__What you should do__
Set down every entry again exactly as it stands below.

__Extracted page text data__
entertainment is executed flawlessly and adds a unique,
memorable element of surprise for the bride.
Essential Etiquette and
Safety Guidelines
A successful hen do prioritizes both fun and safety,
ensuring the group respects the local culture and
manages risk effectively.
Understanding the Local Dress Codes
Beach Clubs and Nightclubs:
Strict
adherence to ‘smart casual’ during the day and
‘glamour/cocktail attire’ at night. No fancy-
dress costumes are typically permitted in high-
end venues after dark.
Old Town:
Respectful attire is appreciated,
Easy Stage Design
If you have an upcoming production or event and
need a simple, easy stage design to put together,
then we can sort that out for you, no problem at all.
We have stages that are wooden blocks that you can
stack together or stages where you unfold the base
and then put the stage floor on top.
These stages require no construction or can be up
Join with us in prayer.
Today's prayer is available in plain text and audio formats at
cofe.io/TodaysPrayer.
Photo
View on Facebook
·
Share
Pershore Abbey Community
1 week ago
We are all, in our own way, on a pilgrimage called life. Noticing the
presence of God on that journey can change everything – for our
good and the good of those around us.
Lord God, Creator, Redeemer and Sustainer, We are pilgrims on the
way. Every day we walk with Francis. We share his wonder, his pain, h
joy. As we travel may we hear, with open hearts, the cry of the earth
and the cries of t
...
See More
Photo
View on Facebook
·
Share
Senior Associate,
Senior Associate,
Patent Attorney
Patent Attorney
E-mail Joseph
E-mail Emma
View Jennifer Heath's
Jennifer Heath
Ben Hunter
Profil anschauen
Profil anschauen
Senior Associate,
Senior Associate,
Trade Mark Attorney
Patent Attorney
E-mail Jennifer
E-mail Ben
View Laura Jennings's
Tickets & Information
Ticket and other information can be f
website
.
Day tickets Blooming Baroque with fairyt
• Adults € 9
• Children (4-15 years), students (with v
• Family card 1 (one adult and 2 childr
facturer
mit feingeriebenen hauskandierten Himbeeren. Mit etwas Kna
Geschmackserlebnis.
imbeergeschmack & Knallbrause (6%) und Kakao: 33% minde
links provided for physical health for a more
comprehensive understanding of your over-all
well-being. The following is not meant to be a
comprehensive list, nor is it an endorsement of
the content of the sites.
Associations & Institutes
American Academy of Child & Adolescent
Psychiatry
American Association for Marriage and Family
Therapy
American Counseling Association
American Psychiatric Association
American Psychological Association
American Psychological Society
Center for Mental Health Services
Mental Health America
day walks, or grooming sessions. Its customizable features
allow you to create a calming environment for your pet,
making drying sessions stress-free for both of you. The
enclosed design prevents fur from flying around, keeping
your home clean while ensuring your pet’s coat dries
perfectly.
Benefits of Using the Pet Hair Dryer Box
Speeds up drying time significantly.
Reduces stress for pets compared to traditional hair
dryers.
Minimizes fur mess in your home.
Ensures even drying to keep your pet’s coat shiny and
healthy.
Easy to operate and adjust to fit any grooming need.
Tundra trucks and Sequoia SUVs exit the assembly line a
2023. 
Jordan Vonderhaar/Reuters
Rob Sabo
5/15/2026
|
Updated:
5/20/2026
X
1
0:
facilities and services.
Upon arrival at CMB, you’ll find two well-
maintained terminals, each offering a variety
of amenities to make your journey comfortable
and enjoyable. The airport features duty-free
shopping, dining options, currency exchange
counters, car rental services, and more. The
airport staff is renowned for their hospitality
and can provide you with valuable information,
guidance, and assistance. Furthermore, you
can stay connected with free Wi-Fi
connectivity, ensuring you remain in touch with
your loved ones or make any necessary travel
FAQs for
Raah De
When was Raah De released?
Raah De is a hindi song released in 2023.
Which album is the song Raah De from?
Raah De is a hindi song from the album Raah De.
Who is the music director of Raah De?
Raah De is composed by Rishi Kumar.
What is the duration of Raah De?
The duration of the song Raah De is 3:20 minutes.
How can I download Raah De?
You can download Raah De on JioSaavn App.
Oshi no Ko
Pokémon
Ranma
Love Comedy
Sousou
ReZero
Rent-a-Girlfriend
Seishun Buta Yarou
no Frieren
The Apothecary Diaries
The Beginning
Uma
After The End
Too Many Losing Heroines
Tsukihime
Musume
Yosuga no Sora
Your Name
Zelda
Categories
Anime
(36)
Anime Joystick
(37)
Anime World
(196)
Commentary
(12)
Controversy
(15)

__Reply to the task__
entertainment is executed flawlessly and adds a unique,
memorable element of surprise for the bride.
Essential Etiquette and
Safety Guidelines
A successful hen do prioritizes both fun and safety,
ensuring the group respects the local culture and
manages risk effectively.
Understanding the Local Dress Codes
Beach Clubs and Nightclubs:
Strict
adherence to ‘smart casual’ during the day and
‘glamour/cocktail attire’ at night. No fancy-
dress costumes are typically permitted in high-
end venues after dark.
Old Town:
Respectful attire is appreciated,
Easy Stage Design
If you have an upcoming production or event and
need a simple, easy stage design to put together,
then we can sort that out for you, no problem at all.
We have stages that are wooden blocks that you can
stack together or stages where you unfold the base
and then put the stage floor on top.
These stages require no construction or can be up
Join with us in prayer.
Today's prayer is available in plain text and audio formats at
cofe.io/TodaysPrayer.
Photo
View on Facebook
·
Share
Pershore Abbey Community
1 week ago
We are all, in our own way, on a pilgrimage called life. Noticing the
presence of God on that journey can change everything – for our
good and the good of those around us.
Lord God, Creator, Redeemer and Sustainer, We are pilgrims on the
way. Every day we walk with Francis. We share his wonder, his pain, h
joy. As we travel may we hear, with open hearts, the cry of the earth
and the cries of t
...
See More
Photo
View on Facebook
·
Share
Senior Associate,
Senior Associate,
Patent Attorney
Patent Attorney
E-mail Joseph
E-mail Emma
View Jennifer Heath's
Jennifer Heath
Ben Hunter
Profil anschauen
Profil anschauen
Senior Associate,
Senior Associate,
Trade Mark Attorney
Patent Attorney
E-mail Jennifer
E-mail Ben
View Laura Jennings's
Tickets & Information
Ticket and other information can be f
website
.
Day tickets Blooming Baroque with fairyt
• Adults € 9
• Children (4-15 years), students (with v
• Family card 1 (one adult and 2 childr
facturer
mit feingeriebenen hauskandierten Himbeeren. Mit etwas Kna
Geschmackserlebnis.
imbeergeschmack & Knallbrause (6%) und Kakao: 33% minde
links provided for physical health for a more
comprehensive understanding of your over-all
well-being. The following is not meant to be a
comprehensive list, nor is it an endorsement of
the content of the sites.
Associations & Institutes
American Academy of Child & Adolescent
Psychiatry
American Association for Marriage and Family
Therapy
American Counseling Association
American Psychiatric Association
American Psychological Association
American Psychological Society
Center for Mental Health Services
Mental Health America
day walks, or grooming sessions. Its customizable features
allow you to create a calming environment for your pet,
making drying sessions stress-free for both of you. The
enclosed design prevents fur from flying around, keeping
your home clean while ensuring your pet’s coat dries
perfectly.
Benefits of Using the Pet Hair Dryer Box
Speeds up drying time significantly.
Reduces stress for pets compared to traditional hair
dryers.
Minimizes fur mess in your home.
Ensures even drying to keep your pet’s coat shiny and
healthy.
Easy to operate and adjust to fit any grooming need.
Tundra trucks and Sequoia SUVs exit the assembly line a
2023. 
Jordan Vonderhaar/Reuters
Rob Sabo
5/15/2026
|
Updated:
5/20/2026
X
1
0:
facilities and services.
Upon arrival at CMB, you’ll find two well-
maintained terminals, each offering a variety
of amenities to make your journey comfortable
and enjoyable. The airport features duty-free
shopping, dining options, currency exchange
counters, car rental services, and more. The
airport staff is renowned for their hospitality
and can provide you with valuable information,
guidance, and assistance. Furthermore, you
can stay connected with free Wi-Fi
connectivity, ensuring you remain in touch with
your loved ones or make any necessary travel
FAQs for
Raah De
When was Raah De released?
Raah De is a hindi song released in 2023.
Which album is the song Raah De from?
Raah De is a hindi song from the album Raah De.
Who is the music director of Raah De?
Raah De is composed by Rishi Kumar.
What is the duration of Raah De?
The duration of the song Raah De is 3:20 minutes.
How can I download Raah De?
You can download Raah De on JioSaavn App.
Oshi no Ko
Pokémon
Ranma
Love Comedy
Sousou
ReZero
Rent-a-Girlfriend
Seishun Buta Yarou
no Frieren
The Apothecary Diaries
The Beginning
Uma
After The End
Too Many Losing Heroines
Tsukihime
Musume
Yosuga no Sora
Your Name
Zelda
Categories
Anime
(36)
Anime Joystick
(37)
Anime World
(196)
Commentary
(12)
Controversy
(15)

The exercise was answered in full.